1. Escolha atividades de baixo impacto

Caso a situação seja de começar a praticar algum exercício para sair da inatividade física e ajudar a manter a rotina ativa, temos aqui algumas sugestões.

Conforme a idade vai chegando, o corpo muda diversas reações internas e elas não ocorrem como costumavam ocorrer na juventude. A regeneração das articulações é uma dessas reações.

As articulações são compostas por tecido conjuntivo, que dificilmente se regenera, exceto em crianças. Isso significa que qualquer dano às mesmas é praticamente irreversível. É por isso que se ouve tantas queixas de dores nas articulações, principalmente entre a terceira idade, grupo em que a artrite, artrose e outros problemas relacionados são mais prevalentes.

Dessa forma, é necessário investir em exercícios que reduzam o impacto do peso corporal sobre as articulações, principalmente joelhos e tornozelos.

Transport

Uma boa aposta aqui é a caminhada no transport. Também conhecido como elíptico, o aparelho aumenta o gasto calórico, se for esse o desejo, e é totalmente seguro no caso de dores articulares. A corrida é uma proposta interessante nesse caso, ressaltando o fato de que o aparelho conta com o adicional de ter onde segurar enquanto o utiliza, beneficiando a terceira idade.

Natação

A natação também é um esporte que ajuda a voltar à ativa sem comprometer as articulações. A água faz com que o impacto não exista, e aulas como a hidroginástica também são populares entre a terceira idade, trabalhando a movimentação, flexibilidade e ajudando a evitar a tensão em alguns membros.

Pilates

O Pilates tem se popularizado nos últimos anos, se mostrando como uma alternativa saudável para quem busca exercício físico seguro, relaxante e que foque na concentração e conexão entre corpo e mente. Os princípios do pilates se baseiam em alguns pontos importantes na terceira idade, como fortalecimento da região abdominal, concentração e respiração.

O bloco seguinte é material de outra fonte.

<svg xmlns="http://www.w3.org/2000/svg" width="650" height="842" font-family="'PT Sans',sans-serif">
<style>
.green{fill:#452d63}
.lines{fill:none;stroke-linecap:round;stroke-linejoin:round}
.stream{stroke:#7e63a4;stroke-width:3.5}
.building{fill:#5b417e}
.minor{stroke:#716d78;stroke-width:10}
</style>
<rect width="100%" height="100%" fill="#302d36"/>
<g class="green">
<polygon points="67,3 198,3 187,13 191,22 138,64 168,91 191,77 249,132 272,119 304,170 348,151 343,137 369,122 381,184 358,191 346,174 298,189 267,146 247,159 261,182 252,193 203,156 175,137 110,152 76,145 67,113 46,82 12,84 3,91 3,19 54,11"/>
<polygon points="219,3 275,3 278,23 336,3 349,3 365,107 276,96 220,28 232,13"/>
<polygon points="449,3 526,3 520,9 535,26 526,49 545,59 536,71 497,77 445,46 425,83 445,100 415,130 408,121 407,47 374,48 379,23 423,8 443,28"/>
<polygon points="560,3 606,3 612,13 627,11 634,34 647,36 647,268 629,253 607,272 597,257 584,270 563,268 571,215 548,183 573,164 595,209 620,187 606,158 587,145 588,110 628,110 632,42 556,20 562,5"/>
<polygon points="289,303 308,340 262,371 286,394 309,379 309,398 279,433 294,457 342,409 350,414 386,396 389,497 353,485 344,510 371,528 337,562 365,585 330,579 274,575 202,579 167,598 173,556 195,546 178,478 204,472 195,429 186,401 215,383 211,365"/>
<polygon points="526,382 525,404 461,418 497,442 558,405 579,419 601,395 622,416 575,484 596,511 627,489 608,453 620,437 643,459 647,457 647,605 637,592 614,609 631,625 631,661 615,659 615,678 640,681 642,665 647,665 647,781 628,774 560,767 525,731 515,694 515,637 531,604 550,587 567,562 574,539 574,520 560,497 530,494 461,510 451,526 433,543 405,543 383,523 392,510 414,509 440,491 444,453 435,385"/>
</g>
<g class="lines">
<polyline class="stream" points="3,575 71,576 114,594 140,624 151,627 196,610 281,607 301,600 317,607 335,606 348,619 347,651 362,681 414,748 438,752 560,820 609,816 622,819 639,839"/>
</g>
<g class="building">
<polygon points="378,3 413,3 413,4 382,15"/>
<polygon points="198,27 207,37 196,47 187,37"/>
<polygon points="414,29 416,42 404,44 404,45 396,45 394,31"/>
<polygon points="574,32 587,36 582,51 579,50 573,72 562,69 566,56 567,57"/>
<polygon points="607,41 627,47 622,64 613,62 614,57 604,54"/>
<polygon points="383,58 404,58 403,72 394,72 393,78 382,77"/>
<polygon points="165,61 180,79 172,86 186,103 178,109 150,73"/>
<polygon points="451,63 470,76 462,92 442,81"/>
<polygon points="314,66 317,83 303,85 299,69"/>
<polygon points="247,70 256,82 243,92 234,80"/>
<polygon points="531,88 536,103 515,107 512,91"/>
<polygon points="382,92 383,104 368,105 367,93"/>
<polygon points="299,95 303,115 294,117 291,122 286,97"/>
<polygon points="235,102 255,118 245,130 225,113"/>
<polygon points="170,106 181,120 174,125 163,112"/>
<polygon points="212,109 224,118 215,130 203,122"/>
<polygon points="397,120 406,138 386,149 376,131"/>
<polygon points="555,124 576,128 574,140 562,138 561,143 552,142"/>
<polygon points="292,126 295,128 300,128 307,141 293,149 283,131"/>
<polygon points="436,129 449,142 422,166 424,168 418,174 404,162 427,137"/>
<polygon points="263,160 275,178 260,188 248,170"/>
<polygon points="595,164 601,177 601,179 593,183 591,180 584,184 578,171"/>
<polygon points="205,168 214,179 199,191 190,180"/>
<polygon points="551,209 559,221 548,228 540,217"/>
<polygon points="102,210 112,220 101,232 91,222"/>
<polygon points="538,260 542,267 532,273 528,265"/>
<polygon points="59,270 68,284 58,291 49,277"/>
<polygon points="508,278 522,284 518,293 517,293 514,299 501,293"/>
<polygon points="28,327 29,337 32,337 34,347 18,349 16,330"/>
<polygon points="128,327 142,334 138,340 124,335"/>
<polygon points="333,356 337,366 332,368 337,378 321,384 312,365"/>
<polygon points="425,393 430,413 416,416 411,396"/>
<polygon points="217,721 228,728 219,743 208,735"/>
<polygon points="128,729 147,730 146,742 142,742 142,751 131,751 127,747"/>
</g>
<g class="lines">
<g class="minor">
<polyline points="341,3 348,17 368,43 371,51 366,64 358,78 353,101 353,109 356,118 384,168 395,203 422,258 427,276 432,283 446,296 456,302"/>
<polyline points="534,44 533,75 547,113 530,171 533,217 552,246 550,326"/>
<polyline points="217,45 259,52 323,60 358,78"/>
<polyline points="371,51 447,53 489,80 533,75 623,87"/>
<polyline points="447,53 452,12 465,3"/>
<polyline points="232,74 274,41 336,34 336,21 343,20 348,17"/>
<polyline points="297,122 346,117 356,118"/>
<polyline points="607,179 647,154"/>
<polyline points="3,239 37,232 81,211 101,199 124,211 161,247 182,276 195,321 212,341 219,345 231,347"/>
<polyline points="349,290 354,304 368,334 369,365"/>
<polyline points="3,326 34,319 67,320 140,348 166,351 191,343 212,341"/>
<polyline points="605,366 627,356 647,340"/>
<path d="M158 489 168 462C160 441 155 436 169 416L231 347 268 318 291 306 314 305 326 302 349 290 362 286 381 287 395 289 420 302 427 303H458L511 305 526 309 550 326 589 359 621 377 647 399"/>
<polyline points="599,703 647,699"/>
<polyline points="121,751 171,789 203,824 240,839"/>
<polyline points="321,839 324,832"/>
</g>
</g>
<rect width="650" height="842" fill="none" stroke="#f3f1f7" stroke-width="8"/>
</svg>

Para os que têm a vida mais agitada e buscam uma atividade para fugir do ritmo acelerado, o pilates é muito indicado. A prática reúne fortalecimento, flexibilidade e requer total foco no momento presente, deixando outros pensamentos para segundo plano.

3. Escolha um exercício que combine com o que você deseja

Não faz sentido começar a correr se você gosta de nadar, ou fazer ioga se você gosta de pedalar. Para adquirir bons e novos hábitos, é necessário que se pense em mantê-los sustentáveis, aliando saúde ao gosto pessoal e preferências individuais.

4. Tenha companhia

Aderir à vida ativa tendo alguém parceiro faz toda a diferença. Aumenta a motivação, apoio mútuo, cria uma rotina social e faz com que o exercício seja mais prazeroso e produtivo. Na terceira idade é mais fácil encontrar horários compatíveis e amigos disponíveis, então aproveite essa condição!

5. Faça no seu ritmo e estabeleça pequenas metas

Se você só consegue caminhar 15 minutos, tudo bem! Respeite as limitações do seu corpo e vá testando conforme se sentir confortável e seguro. Você pode definir como meta caminhar mais 5 minutos na próxima semana, e ficará feliz e motivado se conseguir alcançá-la. Também haverá dias que você não vai conseguir evoluir tanto, e tudo bem! O que importa é manter a prática e não desistir.

 6. Opte por escadas quando possível

Hoje em dia a maior parte dos ambientes colabora para que tenhamos comportamentos sedentários. Os shoppings têm elevadores e escadas rolantes, prédios com poucos andares também contam com elevadores. Claro que subir muitos andares de escada pode ser bastante cansativo, mas que tal tentar alguns? Para subir um prédio de 5 andares, é possível subir dois pelas escadas e pegar o elevador para completar o resto do trajeto.

É uma mudança pequena de pensamento, mas se pudermos refletir sobre essas pequenas atitudes rotineiras, é possível driblar o sedentarismo na terceira idade e ajustar-se à uma rotina mais ativa.

 

Como você pode ver, não é tão difícil se tornar ativo, e nunca é tarde demais! Sabemos que na terceira idade algumas situações são mais complicadas ou mais demoradas do que com alguns anos a menos, mas nada é impossível e a qualidade de vida sempre pode ser alcançada através de bons hábitos.